SUPPLIED RECORDS –

——

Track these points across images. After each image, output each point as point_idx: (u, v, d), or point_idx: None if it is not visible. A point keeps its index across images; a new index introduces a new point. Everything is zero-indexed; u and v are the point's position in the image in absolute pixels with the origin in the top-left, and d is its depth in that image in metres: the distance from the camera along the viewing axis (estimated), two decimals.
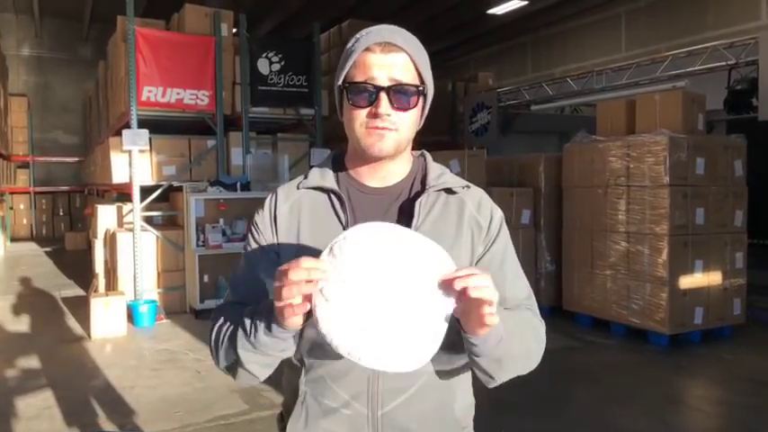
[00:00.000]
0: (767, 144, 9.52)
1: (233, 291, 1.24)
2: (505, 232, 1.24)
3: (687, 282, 5.40)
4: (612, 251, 5.83)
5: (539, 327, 1.20)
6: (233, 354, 1.09)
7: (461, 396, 1.22)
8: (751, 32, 7.92)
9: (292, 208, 1.20)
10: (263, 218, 1.22)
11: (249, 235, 1.25)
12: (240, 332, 1.07)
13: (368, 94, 1.09)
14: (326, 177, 1.21)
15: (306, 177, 1.23)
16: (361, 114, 1.10)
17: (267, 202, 1.23)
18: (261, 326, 1.03)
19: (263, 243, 1.20)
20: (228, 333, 1.12)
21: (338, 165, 1.24)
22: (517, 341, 1.09)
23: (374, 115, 1.09)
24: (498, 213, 1.24)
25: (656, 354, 5.25)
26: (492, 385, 1.13)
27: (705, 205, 5.51)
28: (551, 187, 6.74)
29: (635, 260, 5.61)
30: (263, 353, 1.06)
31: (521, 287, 1.23)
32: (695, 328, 5.48)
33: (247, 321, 1.05)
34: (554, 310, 6.60)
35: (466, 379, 1.24)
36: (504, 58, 15.48)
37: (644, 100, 6.02)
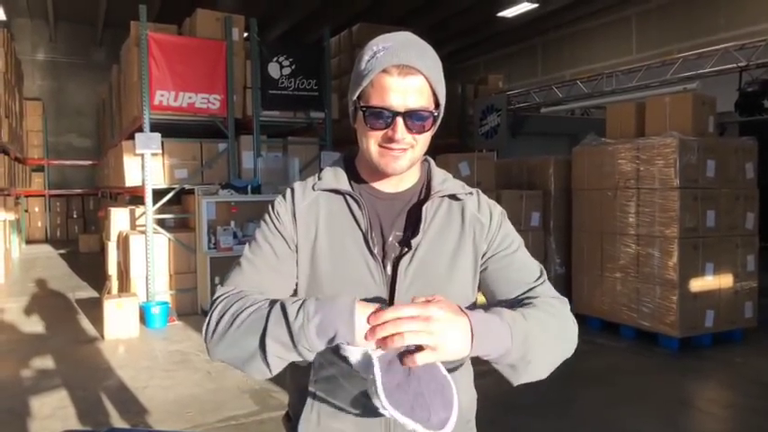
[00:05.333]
0: None
1: (244, 276, 1.17)
2: (507, 225, 1.28)
3: (698, 285, 5.38)
4: (622, 254, 5.81)
5: (558, 308, 1.18)
6: (253, 341, 1.02)
7: (464, 391, 1.24)
8: (762, 34, 7.88)
9: (310, 208, 1.20)
10: (285, 210, 1.21)
11: (269, 221, 1.21)
12: (273, 320, 1.00)
13: (384, 118, 1.11)
14: (341, 180, 1.22)
15: (320, 178, 1.23)
16: (377, 135, 1.13)
17: (288, 195, 1.23)
18: (314, 321, 0.97)
19: (285, 233, 1.19)
20: (249, 320, 1.04)
21: (349, 167, 1.26)
22: (535, 345, 1.06)
23: (389, 139, 1.11)
24: (498, 209, 1.28)
25: (666, 357, 5.23)
26: (515, 384, 1.13)
27: (716, 208, 5.49)
28: (561, 190, 6.74)
29: (645, 263, 5.59)
30: (293, 347, 0.99)
31: (531, 271, 1.25)
32: (706, 331, 5.46)
33: (292, 310, 0.99)
34: None
35: (467, 374, 1.28)
36: (514, 61, 15.47)
37: (654, 102, 6.01)
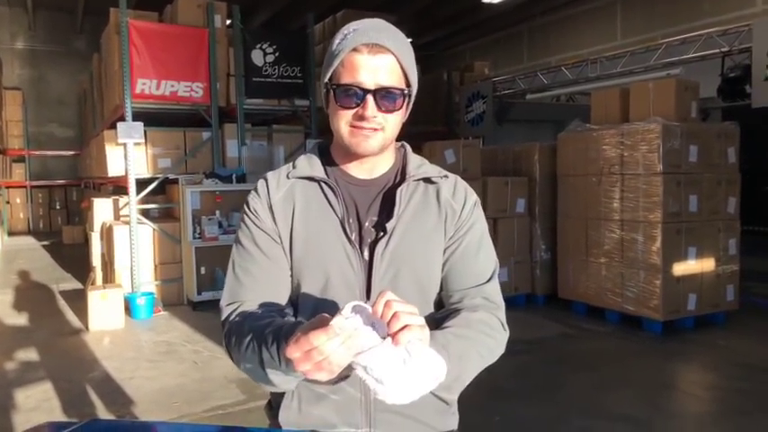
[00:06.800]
0: (761, 131, 9.55)
1: (244, 289, 1.18)
2: (478, 216, 1.27)
3: (680, 269, 5.44)
4: (607, 239, 5.86)
5: (490, 322, 1.19)
6: (262, 373, 1.05)
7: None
8: (747, 19, 7.91)
9: (286, 197, 1.20)
10: (262, 206, 1.20)
11: (248, 221, 1.21)
12: (267, 357, 1.02)
13: (355, 96, 1.10)
14: (315, 167, 1.22)
15: (294, 167, 1.23)
16: (347, 115, 1.12)
17: (261, 189, 1.22)
18: (283, 364, 0.98)
19: (266, 228, 1.19)
20: (250, 352, 1.06)
21: (324, 155, 1.26)
22: (463, 365, 1.09)
23: (360, 117, 1.11)
24: (473, 198, 1.28)
25: (650, 340, 5.29)
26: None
27: (698, 192, 5.54)
28: (546, 176, 6.76)
29: (629, 248, 5.64)
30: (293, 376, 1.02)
31: (485, 267, 1.26)
32: (689, 314, 5.53)
33: (271, 353, 1.01)
34: (549, 298, 6.64)
35: None
36: (499, 48, 15.43)
37: (638, 88, 6.03)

——

TASK DETAILS – Without the pictures, write out all of the material exactly.

PROBLEM SOLUTION –
Track these points across images. After each image, output each point as point_idx: (u, v, d), or point_idx: None if it is not visible. A point keeps its index across images; a new index introduces a new point. Everything is zero-indexed; u and v are the point's position in the image in absolute pixels with the origin in the top-left, and d is its depth in that image in metres: the distance from the camera along the viewing axis (estimated), two decimals.
[00:00.000]
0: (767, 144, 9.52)
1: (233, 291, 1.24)
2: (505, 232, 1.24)
3: (687, 282, 5.40)
4: (612, 251, 5.83)
5: (539, 327, 1.20)
6: (233, 354, 1.09)
7: (461, 396, 1.22)
8: (751, 32, 7.92)
9: (292, 208, 1.20)
10: (263, 218, 1.22)
11: (249, 235, 1.25)
12: (240, 332, 1.07)
13: (368, 94, 1.09)
14: (326, 177, 1.21)
15: (306, 177, 1.23)
16: (361, 114, 1.10)
17: (267, 202, 1.23)
18: (261, 326, 1.03)
19: (263, 243, 1.20)
20: (228, 333, 1.12)
21: (338, 165, 1.24)
22: (517, 341, 1.09)
23: (374, 115, 1.09)
24: (498, 213, 1.24)
25: (656, 354, 5.25)
26: (492, 385, 1.13)
27: (705, 205, 5.51)
28: (551, 187, 6.74)
29: (635, 260, 5.61)
30: (263, 353, 1.06)
31: (521, 287, 1.23)
32: (695, 328, 5.48)
33: (247, 321, 1.05)
34: (554, 310, 6.60)
35: (466, 379, 1.24)
36: (504, 58, 15.48)
37: (644, 100, 6.02)
[00:05.333]
0: None
1: (244, 276, 1.17)
2: (507, 225, 1.28)
3: (698, 285, 5.38)
4: (622, 254, 5.81)
5: (558, 308, 1.18)
6: (253, 341, 1.02)
7: (464, 391, 1.24)
8: (762, 34, 7.88)
9: (310, 208, 1.20)
10: (285, 210, 1.21)
11: (269, 221, 1.21)
12: (273, 320, 1.00)
13: (384, 118, 1.11)
14: (341, 180, 1.22)
15: (320, 178, 1.23)
16: (377, 135, 1.13)
17: (288, 195, 1.23)
18: (314, 321, 0.97)
19: (285, 233, 1.19)
20: (249, 320, 1.04)
21: (349, 167, 1.26)
22: (535, 345, 1.06)
23: (389, 139, 1.11)
24: (498, 209, 1.28)
25: (666, 357, 5.23)
26: (515, 384, 1.13)
27: (716, 208, 5.49)
28: (561, 190, 6.74)
29: (645, 263, 5.59)
30: (293, 347, 0.99)
31: (531, 271, 1.25)
32: (706, 331, 5.46)
33: (292, 310, 0.99)
34: None
35: (467, 374, 1.28)
36: (514, 61, 15.47)
37: (654, 102, 6.01)
[00:06.800]
0: (761, 131, 9.55)
1: (244, 289, 1.18)
2: (478, 216, 1.27)
3: (680, 269, 5.44)
4: (607, 239, 5.86)
5: (490, 322, 1.19)
6: (262, 373, 1.05)
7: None
8: (747, 19, 7.91)
9: (286, 197, 1.20)
10: (262, 206, 1.20)
11: (248, 221, 1.21)
12: (267, 357, 1.02)
13: (355, 96, 1.10)
14: (315, 167, 1.22)
15: (294, 167, 1.23)
16: (347, 115, 1.12)
17: (261, 189, 1.22)
18: (283, 364, 0.98)
19: (266, 228, 1.19)
20: (250, 352, 1.06)
21: (324, 155, 1.26)
22: (463, 365, 1.09)
23: (360, 117, 1.11)
24: (473, 198, 1.28)
25: (650, 340, 5.29)
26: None
27: (698, 192, 5.54)
28: (546, 176, 6.76)
29: (629, 248, 5.64)
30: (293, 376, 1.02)
31: (485, 267, 1.26)
32: (689, 314, 5.53)
33: (271, 353, 1.01)
34: (549, 298, 6.64)
35: None
36: (499, 48, 15.43)
37: (638, 88, 6.03)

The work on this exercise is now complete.